Cold War Kids: Mine Is Yours

Music Reviews Cold War Kids
Cold War Kids: Mine Is Yours

On the band’s third LP, Cold War Kids seem rather stunted since their 2006 hit “Hang Me Out to Dry.” Between lead singer Nathan Willett’s gratingly heavy-handed vocal delivery and the album’s inventory of hook-less atmospherics and anemic lyrics, Mine Is Yours gives the impression of a band too eager to please to really take a musical stand. The rhythm section anchors the occasional track with a touch of irresistible funk (“Royale Blue”), but the glimpses of real soul do little to patch up the gaping holes in substance as the songs deliver one lazy cliche after another.
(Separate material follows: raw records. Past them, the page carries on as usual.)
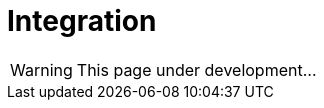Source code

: = Integration
:icons: font
:page-layout: docs
:page-version: 1.4
:page-product: allure
:source-highlighter: coderay

WARNING: This page under development...
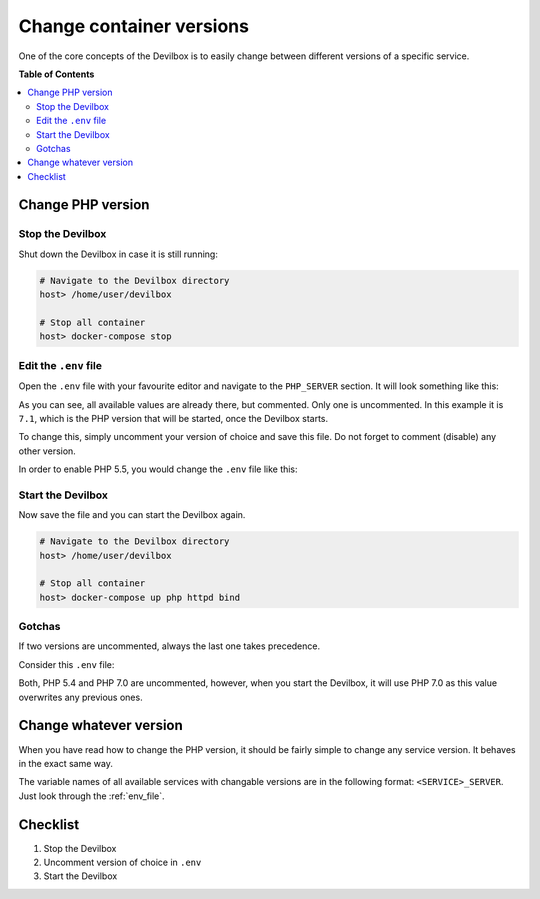 *************************
Change container versions
*************************

One of the core concepts of the Devilbox is to easily change between different versions of a
specific service.


**Table of Contents**

.. contents:: :local:


Change PHP version
==================

Stop the Devilbox
-----------------

Shut down the Devilbox in case it is still running:

.. code-block:: bash

    # Navigate to the Devilbox directory
    host> /home/user/devilbox

    # Stop all container
    host> docker-compose stop


Edit the ``.env`` file
----------------------

Open the ``.env`` file with your favourite editor and navigate to the ``PHP_SERVER`` section.
It will look something like this:


.. code-block:: bash
   :name: .env
   :caption: .env
   :emphasize-lines: 5

    #PHP_SERVER=5.4
    #PHP_SERVER=5.5
    #PHP_SERVER=5.6
    #PHP_SERVER=7.0
    PHP_SERVER=7.1
    #PHP_SERVER=7.1

As you can see, all available values are already there, but commented. Only one is uncommented.
In this example it is ``7.1``, which is the PHP version that will be started, once the Devilbox
starts.

To change this, simply uncomment your version of choice and save this file. Do not forget to comment
(disable) any other version.

In order to enable PHP 5.5, you would change the ``.env`` file like this:

.. code-block:: bash
   :name: .env
   :caption: .env
   :emphasize-lines: 2

    #PHP_SERVER=5.4
    PHP_SERVER=5.5
    #PHP_SERVER=5.6
    #PHP_SERVER=7.0
    #PHP_SERVER=7.1
    #PHP_SERVER=7.1


Start the Devilbox
----------------------

Now save the file and you can start the Devilbox again.

.. code-block:: bash

    # Navigate to the Devilbox directory
    host> /home/user/devilbox

    # Stop all container
    host> docker-compose up php httpd bind

.. seealso:: :ref:`start_the_devilbox`


Gotchas
-------

If two versions are uncommented, always the last one takes precedence.

Consider this ``.env`` file:

.. code-block:: bash
   :name: .env
   :caption: .env
   :emphasize-lines: 2,4

    #PHP_SERVER=5.4
    PHP_SERVER=5.5
    #PHP_SERVER=5.6
    PHP_SERVER=7.0
    #PHP_SERVER=7.1
    #PHP_SERVER=7.1

Both, PHP 5.4 and PHP 7.0 are uncommented, however, when you start the Devilbox, it will use
PHP 7.0 as this value overwrites any previous ones.


Change whatever version
=======================

When you have read how to change the PHP version, it should be fairly simple to change any
service version. It behaves in the exact same way.

The variable names of all available services with changable versions are in the following format:
``<SERVICE>_SERVER``. Just look through the :ref:`env_file`.

.. seealso::
    The following variables control service versions:
      :ref:`env_php_server`, :ref:`env_httpd_server`, :ref:`env_mysql_server`, :ref:`env_pgsql_server`, :ref:`env_redis_server`, :ref:`env_memcd_server`, :ref:`env_mongo_server`



Checklist
=========

1. Stop the Devilbox
2. Uncomment version of choice in ``.env``
3. Start the Devilbox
Lines like “Finally open my arms wide / finally I let you inside” (“Finally Begin”) and “I have been broken open / this was not my master plan” (“Broken Open”) leave CWK looking more like an indie-rock Creed than the buzz band that had bloggers frothing at the mouth just five short years ago.
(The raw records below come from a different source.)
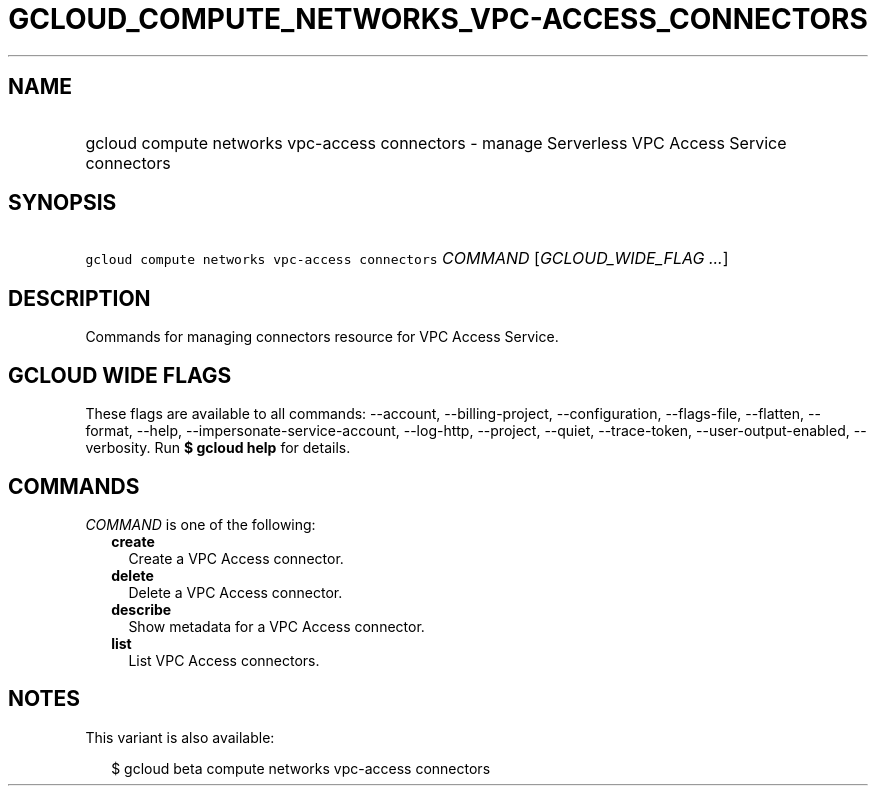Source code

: 
.TH "GCLOUD_COMPUTE_NETWORKS_VPC\-ACCESS_CONNECTORS" 1



.SH "NAME"
.HP
gcloud compute networks vpc\-access connectors \- manage Serverless VPC Access Service connectors



.SH "SYNOPSIS"
.HP
\f5gcloud compute networks vpc\-access connectors\fR \fICOMMAND\fR [\fIGCLOUD_WIDE_FLAG\ ...\fR]



.SH "DESCRIPTION"

Commands for managing connectors resource for VPC Access Service.



.SH "GCLOUD WIDE FLAGS"

These flags are available to all commands: \-\-account, \-\-billing\-project,
\-\-configuration, \-\-flags\-file, \-\-flatten, \-\-format, \-\-help,
\-\-impersonate\-service\-account, \-\-log\-http, \-\-project, \-\-quiet,
\-\-trace\-token, \-\-user\-output\-enabled, \-\-verbosity. Run \fB$ gcloud
help\fR for details.



.SH "COMMANDS"

\f5\fICOMMAND\fR\fR is one of the following:

.RS 2m
.TP 2m
\fBcreate\fR
Create a VPC Access connector.

.TP 2m
\fBdelete\fR
Delete a VPC Access connector.

.TP 2m
\fBdescribe\fR
Show metadata for a VPC Access connector.

.TP 2m
\fBlist\fR
List VPC Access connectors.


.RE
.sp

.SH "NOTES"

This variant is also available:

.RS 2m
$ gcloud beta compute networks vpc\-access connectors
.RE

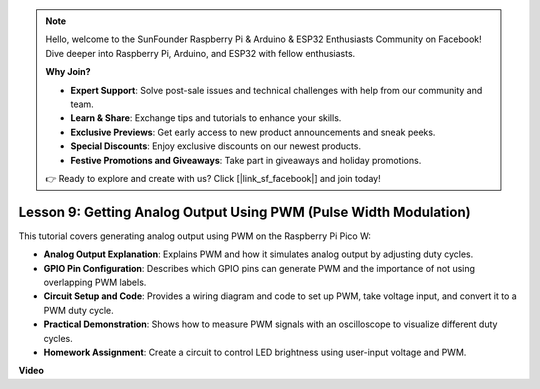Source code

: .. note::

    Hello, welcome to the SunFounder Raspberry Pi & Arduino & ESP32 Enthusiasts Community on Facebook! Dive deeper into Raspberry Pi, Arduino, and ESP32 with fellow enthusiasts.

    **Why Join?**

    - **Expert Support**: Solve post-sale issues and technical challenges with help from our community and team.
    - **Learn & Share**: Exchange tips and tutorials to enhance your skills.
    - **Exclusive Previews**: Get early access to new product announcements and sneak peeks.
    - **Special Discounts**: Enjoy exclusive discounts on our newest products.
    - **Festive Promotions and Giveaways**: Take part in giveaways and holiday promotions.

    👉 Ready to explore and create with us? Click [|link_sf_facebook|] and join today!

Lesson 9:  Getting Analog Output Using PWM (Pulse Width Modulation)
==========================================================================

This tutorial covers generating analog output using PWM on the Raspberry Pi Pico W:

* **Analog Output Explanation**: Explains PWM and how it simulates analog output by adjusting duty cycles.
* **GPIO Pin Configuration**: Describes which GPIO pins can generate PWM and the importance of not using overlapping PWM labels.
* **Circuit Setup and Code**: Provides a wiring diagram and code to set up PWM, take voltage input, and convert it to a PWM duty cycle.
* **Practical Demonstration**: Shows how to measure PWM signals with an oscilloscope to visualize different duty cycles.
* **Homework Assignment**: Create a circuit to control LED brightness using user-input voltage and PWM.


**Video**

.. raw:: html

    <iframe width="700" height="500" src="https://www.youtube.com/embed/GXA1Y6lA14A?si=us4M8mgPdipQd79j" title="YouTube video player" frameborder="0" allow="accelerometer; autoplay; clipboard-write; encrypted-media; gyroscope; picture-in-picture; web-share" allowfullscreen></iframe>

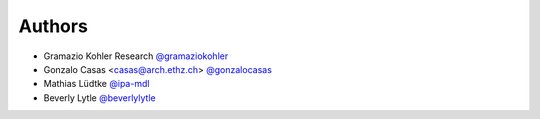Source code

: 
Authors
=======

* Gramazio Kohler Research `@gramaziokohler <https://github.com/gramaziokohler>`_
* Gonzalo Casas <casas@arch.ethz.ch> `@gonzalocasas <https://github.com/gonzalocasas>`_
* Mathias Lüdtke `@ipa-mdl <https://github.com/ipa-mdl>`_
* Beverly Lytle `@beverlylytle <https://github.com/beverlylytle>`_
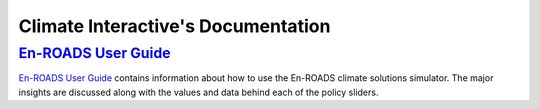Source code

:.. Climate Interactive Docs documentation master file, created by
   sphinx-quickstart on Fri Jun 14 11:23:32 2019.
   You can adapt this file completely to your liking, but it should at least
   contain the root `toctree` directive.

Climate Interactive's Documentation
====================================================

`En-ROADS User Guide`_
-------------------------

`En-ROADS User Guide`_ contains information about how to use the En-ROADS climate solutions simulator. The major insights are discussed along with the values and data behind each of the policy sliders.

.. .. toctree::
..    :maxdepth: 2
..    :caption: Contents:



.. Indices and tables
.. ==================

.. * :ref:`genindex`
.. * :ref:`modindex`
.. * :ref:`search`


.. _`En-ROADS User Guide`: https://docs.climateinteractive.org/projects/en-roads/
Willett told Paste earlier this month that Cold War Kids approached this album thinking about “a much stronger direction and realizing where we needed to go.” Knowing that the Kids hired Jacquire King, engineer of such indie-to-mainstream crossovers as Modest Mouse’s Good News for the People Who Love Bad News, to produce this collection of pop-rock nuggets, one has to wonder if the destination they had in mind was the Top 40.

Mine Is Yours’ schmaltz is a drag, but it’s got a bright spot in “Sensitive Kid,” a spare beatbox-thumping story from the point-of-view of the son of divorced parents. After bemoaning his mother’s relationship with his best friend’s dad and throwing a party in the house his broken family has just vacated, the narrator is admonished, “Sensitive kid, start acting like a grown-up.” It’s one of the least fussed-over, most mature songs on the record, and it leaves the listener wishing Cold War Kids would take their own advice.